Time’s rhythms never forsook me, but space, space
slashed and left me nameless in the gray valleys
of Bronx apartments. It is fall. The yellow and blood-red
leaves smudged, smeared, igniting my dark shoe,
clinging, like Russian birch autumns, like history, to the
undercurrent of me. And with the tug of wind, I am
in sixth grade, Wisconsin, listening to the rustle of fresh
pencils and counting the clock. Or walking from work, is it
II.
the smell of burning leaves in Russia, the brown-tinged radiance
calling me home, where under kitchen light bulbs
my father ignites my first alcohol burner:
the flame blue, then yellow. No. It is the fall
my grandpa and first love passed in the
Maryland leaf-hush.
That is fall. Fall may mean
III.
the gentle machinery of kompot, mixing spurts of
strawberry and apricot, always there and lifted
from the dust of a broken cellar—or the fire of chili,
cocoa and cider in fields sprawling from Wisconsin
to South Carolina. Fall carries itself in fragments, the smell
of smoke, the cold, the loss. It is never the same,
but something similar changing.
IV.
My friend in Ghana wrote about October
across seas. There, the seasons revolve,
not around cold temperature, but the rain season,
regenerating the plant life. And autumn is
not the deathly reds and yellows,
but green. Green.
V.
I cross the green Farmacia in the Bronx.
This fall I am in New York. It is late October, 2017.

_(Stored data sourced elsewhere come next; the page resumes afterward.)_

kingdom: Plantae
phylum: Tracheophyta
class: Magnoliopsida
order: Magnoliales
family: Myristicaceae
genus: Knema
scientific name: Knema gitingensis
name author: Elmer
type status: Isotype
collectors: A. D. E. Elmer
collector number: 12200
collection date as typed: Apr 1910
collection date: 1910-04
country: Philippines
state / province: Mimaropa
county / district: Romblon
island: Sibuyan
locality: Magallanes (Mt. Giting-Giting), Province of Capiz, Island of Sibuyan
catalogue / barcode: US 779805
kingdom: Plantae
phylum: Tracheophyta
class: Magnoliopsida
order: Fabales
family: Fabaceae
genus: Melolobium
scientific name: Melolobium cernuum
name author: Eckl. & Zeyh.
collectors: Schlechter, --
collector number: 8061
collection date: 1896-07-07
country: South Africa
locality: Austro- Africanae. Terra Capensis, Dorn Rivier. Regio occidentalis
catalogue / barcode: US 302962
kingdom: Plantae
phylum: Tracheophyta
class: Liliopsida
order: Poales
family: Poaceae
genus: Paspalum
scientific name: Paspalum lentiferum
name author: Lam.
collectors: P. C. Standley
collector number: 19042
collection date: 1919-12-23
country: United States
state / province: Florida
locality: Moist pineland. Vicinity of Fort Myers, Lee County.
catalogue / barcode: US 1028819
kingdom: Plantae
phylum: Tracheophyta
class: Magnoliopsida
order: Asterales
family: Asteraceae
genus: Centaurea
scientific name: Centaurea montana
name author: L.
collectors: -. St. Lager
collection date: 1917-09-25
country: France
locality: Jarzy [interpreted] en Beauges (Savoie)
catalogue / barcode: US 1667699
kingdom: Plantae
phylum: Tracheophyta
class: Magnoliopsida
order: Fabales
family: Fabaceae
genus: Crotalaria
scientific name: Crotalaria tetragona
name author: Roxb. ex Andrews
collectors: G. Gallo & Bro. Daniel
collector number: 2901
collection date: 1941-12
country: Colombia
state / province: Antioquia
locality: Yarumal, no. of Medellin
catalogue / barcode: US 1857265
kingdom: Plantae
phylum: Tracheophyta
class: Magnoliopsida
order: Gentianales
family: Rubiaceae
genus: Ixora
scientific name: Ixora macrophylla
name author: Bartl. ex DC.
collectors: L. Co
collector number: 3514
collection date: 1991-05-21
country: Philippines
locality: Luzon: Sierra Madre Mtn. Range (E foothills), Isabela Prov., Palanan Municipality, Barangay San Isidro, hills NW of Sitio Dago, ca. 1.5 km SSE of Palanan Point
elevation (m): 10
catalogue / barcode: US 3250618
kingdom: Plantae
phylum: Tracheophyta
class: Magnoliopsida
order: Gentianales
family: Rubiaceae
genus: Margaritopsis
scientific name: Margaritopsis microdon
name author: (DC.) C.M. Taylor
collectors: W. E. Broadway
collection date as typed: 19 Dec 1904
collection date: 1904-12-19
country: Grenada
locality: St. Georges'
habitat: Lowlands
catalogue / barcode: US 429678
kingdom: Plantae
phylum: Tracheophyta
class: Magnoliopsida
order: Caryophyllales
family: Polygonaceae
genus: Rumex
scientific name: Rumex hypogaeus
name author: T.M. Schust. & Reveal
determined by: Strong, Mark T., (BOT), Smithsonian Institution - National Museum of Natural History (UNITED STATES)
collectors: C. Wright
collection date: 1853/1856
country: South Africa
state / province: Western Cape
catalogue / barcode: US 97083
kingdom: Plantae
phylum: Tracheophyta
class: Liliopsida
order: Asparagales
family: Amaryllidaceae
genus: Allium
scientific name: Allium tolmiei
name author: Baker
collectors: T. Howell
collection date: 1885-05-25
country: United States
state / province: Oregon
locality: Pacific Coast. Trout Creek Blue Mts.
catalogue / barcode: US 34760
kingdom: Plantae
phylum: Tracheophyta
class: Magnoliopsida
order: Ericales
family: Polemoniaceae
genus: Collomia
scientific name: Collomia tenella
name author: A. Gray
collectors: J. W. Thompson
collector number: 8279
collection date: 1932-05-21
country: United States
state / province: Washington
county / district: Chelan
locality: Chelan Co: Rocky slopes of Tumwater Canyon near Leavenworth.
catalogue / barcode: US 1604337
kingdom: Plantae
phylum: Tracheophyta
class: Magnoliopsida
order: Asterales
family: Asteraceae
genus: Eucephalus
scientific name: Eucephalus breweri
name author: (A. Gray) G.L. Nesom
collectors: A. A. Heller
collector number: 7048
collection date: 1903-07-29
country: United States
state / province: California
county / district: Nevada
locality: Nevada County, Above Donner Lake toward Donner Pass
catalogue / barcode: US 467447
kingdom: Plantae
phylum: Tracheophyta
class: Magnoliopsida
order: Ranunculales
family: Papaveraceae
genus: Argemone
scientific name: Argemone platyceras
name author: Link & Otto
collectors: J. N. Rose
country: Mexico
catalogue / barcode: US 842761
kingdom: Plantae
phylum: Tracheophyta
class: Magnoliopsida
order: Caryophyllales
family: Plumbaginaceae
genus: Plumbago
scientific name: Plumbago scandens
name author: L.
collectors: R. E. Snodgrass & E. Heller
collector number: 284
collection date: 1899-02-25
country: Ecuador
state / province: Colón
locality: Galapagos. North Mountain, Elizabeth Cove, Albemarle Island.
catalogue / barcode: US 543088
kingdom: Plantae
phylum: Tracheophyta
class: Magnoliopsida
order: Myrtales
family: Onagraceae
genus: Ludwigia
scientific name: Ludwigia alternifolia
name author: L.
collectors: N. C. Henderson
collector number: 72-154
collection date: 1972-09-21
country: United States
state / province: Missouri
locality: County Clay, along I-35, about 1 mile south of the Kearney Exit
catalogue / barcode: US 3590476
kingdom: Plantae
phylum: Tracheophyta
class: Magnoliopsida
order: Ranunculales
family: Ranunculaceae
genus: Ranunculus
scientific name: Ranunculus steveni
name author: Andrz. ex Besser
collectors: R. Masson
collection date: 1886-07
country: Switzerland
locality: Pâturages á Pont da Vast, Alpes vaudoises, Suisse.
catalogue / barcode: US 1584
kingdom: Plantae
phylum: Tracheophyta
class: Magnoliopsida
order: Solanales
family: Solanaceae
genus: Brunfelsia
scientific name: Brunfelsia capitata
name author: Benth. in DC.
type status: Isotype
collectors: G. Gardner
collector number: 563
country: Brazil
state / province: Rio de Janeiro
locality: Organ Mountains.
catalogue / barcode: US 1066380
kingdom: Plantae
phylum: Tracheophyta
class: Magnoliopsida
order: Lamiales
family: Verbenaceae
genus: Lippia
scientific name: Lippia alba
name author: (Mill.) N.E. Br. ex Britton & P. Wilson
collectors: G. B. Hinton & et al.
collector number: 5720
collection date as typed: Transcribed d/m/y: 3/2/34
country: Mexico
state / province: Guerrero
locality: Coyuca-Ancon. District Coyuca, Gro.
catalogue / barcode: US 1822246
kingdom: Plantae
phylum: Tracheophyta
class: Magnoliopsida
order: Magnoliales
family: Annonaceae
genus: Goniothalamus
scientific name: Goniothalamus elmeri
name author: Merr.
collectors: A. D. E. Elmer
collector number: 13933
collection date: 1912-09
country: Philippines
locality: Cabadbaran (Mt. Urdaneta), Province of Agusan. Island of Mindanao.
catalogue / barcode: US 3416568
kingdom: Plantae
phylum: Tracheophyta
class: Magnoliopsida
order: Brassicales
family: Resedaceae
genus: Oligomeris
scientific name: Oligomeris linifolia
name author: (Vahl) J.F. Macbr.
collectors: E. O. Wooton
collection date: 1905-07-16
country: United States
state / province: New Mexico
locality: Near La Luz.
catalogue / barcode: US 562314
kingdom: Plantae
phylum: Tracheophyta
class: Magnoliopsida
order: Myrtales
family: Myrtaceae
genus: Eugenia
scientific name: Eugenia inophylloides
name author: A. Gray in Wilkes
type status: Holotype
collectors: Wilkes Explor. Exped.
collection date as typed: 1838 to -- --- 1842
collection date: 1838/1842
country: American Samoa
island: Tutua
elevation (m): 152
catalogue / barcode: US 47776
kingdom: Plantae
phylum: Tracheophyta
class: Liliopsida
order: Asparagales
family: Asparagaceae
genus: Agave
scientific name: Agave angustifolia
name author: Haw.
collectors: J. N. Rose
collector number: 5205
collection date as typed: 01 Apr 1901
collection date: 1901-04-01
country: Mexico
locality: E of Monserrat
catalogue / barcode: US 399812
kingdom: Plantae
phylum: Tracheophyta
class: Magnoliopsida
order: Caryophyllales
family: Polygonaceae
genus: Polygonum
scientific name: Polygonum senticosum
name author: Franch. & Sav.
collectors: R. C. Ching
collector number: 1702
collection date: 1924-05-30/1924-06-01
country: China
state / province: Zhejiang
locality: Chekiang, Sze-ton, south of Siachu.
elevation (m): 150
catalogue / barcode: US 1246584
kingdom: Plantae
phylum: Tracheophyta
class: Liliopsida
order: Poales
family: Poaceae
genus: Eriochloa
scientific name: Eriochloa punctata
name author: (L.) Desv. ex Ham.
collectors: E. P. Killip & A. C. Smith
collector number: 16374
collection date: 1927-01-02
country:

And after strange attacks of humidity, it is now
cool, growing cold and the leaves, the yellowing leaves,
when they do lean from the endless valleys
of gray cement – they are like an anointing with oil.
THORNS BECOMING LEAVES
I.
Southern California
I was chastened by the land—the spiny fists
of trees stretching through rock and hollows that
wound the shin. And I was returned with the gifts
of expansive skies—unruly tufts of green shrub
buzzing under dark clouds.
II.
Adam walks a trimmed garden, affixing names
to the birds of the air, the names hanging
restlessly; he tweaks his painless world. Eve is
his companion, but she is looking away, staring at a rift
in the land. She tries to speak, but
finds no words for suffering.
III.
Manhattan
I have left the lectures of the deserts and
the sweet rot of the gardens for the luminescence
of a subway car. And through beat-up glass, it is not
skies or oranges in bloom, but lips the precise violet
of dusk, a Spring dress trailing lilac through
windy blocks. “Doors closing.” And the rush-hour dash
for excellence feels like a clothes iron wrestling
the wrinkles of a stream.
IV.
And each day, I see the weight of guilt carried into
bars where candles and fresh flowers mask
the public housing, the jails of thorn. And each night,
entering the Bronx,I can’t forget the black body
cops brought to the ground. And though my skin is white
as colonizer and though you call me lover, to touch
the corners of your inherited pain, I only try
to listen. Too long, I stand clumsy and stuck.
V.
One day, waiting for the train, I wondered, “Where can I
find her, the goddess of nettle, who dressed my wounds
with clay and kissed me into reality, crooned pain is
inseparable from getting better?” And the dust said: “She is in
the deserts, pushed far into sands dried of cacti, strategizing
with the wind.” Through halls of pain, she walks with her son
—too thorny, too forgotten to flower.
VI.
After late shifts, the many faces, strange and looking
away, sway like reeds in the moon-flooded pond
of a subway car—their eyelids, petals, unsticking
to the powdery green light. Tonight, I feel our thorns
slowly become leaves. Outside, under vast
blankets of clay, a goddess is shifting in her sleep.
OLORUN
—Owner of the Sun, Yoruba Religion
For Amiri Baraka
Purple night. Harlem/Columbia sounds of rat peeing in steel pipes.
Black music is Black power: sexual, liberated through lively breast notes—
something was just repressed: the embodied, intellectual fuck the Man
of pure being/singing. Still, mechanical Wall Street implodes into Olorun.
Konstantin Kulakov is an award-winning Russian-American poet born in Zaoksky, Soviet Russia in 1989. He is the recipient of the Greg Grummer Poetry Award, judged by Brian Teare. Kulakov's debut collection of poems, Excavating the Sky, was published by Dialogue Foundation Books December 4, 2015 and lauded by Kirkus, Cornel West, and David Rosenberg. His work has appeared or is forthcoming in Phoebe, Tule Review, The Christian Century, Harvard Journal of African American Public Policy, Tidal Basin Review, and WildSpice. Select poems have been translated into Russian, including a forthcoming translation into German. He lives in New York.